Only one major job-creation bill made it through Congress this year: an overhaul of the nation's highways and mass transit systems that marks the biggest commitment to transportation in the last 35 years. Rapid implementation of the $151 billion, six-year plan is crucial if the Bush administration hopes to use these capital projects to pump up portions of the nation's sagging economy.
Anywhere from 2 million to 4 million new jobs could be produced by these projects; 54,000 such jobs in Maryland alone. And that's not even counting the existing jobs in the construction industry that will be protected and other construction-related companies that will benefit from the mammoth capital program.
Beyond the pump-priming aspects of the bill, this measure stands out for its dramatic shift away from new highway construction in favor of renovating and upgrading existing highways and bridges. Congress, for the first time, also shifted emphasis toward mass transit alternatives and gave states flexibility to decide how money they receive should be spent.
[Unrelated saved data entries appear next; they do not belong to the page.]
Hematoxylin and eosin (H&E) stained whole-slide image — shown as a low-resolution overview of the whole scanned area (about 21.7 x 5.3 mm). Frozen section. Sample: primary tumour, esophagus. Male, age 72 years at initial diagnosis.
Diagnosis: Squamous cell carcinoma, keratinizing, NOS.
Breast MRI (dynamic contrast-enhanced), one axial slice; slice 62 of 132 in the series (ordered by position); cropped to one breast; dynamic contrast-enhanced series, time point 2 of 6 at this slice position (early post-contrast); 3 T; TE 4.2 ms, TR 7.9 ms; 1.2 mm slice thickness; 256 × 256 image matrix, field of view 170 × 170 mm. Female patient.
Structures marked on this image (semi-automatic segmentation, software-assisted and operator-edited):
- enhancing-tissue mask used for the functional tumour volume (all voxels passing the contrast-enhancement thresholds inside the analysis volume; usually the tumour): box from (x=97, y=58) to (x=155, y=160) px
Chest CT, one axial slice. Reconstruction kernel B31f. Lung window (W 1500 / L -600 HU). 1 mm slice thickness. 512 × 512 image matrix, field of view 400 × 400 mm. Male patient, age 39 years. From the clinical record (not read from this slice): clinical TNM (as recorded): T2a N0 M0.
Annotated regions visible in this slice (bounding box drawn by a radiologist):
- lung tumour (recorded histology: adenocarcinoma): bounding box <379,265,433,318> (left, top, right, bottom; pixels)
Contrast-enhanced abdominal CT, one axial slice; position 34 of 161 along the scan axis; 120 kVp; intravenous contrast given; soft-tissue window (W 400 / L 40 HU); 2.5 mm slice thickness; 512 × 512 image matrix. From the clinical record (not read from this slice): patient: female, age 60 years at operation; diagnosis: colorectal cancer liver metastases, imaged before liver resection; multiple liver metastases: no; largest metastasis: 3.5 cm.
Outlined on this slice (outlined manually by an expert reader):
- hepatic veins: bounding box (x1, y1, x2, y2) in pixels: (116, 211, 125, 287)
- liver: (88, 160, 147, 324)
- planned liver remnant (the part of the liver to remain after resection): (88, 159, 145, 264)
That last point is an important one. It means that a thick layer of costly and time-consuming federal red tape will be eliminated and that states will have the power to shift funds to what they consider high-priority projects. That should speed the construction process considerably. It also should lead to more funds for mass-transit as states explore ways to relieve traffic congestion.
Nearly lost in the bill's huge price tag was a sweeping breakthrough on highway safety that Sen. John Danforth called "the most comprehensive package of highway safety legislation since the creation of the National Highway Transportation Safety Administration 25 years ago." The bill requires air bags for the driver and front-passenger seat on nearly all new cars by late 1996. Safety experts estimate this could save 9,000 lives a year and prevent 80,000 head injuries annually.
With all the advances contained in the bill, it was unfortunate that Congress still decided to play raw pork-barrel politics with billions in taxpayer dollars along the way. A whopping $6.5 billion was earmarked for special projects requested by incumbents. It was quite a piggish performance.
Even with such an embarrassing blemish, though, this bill stands as a landmark for its focus on mass transit and improving existing roads. It is a down payment on rebuilding America that the president ought to sign into law.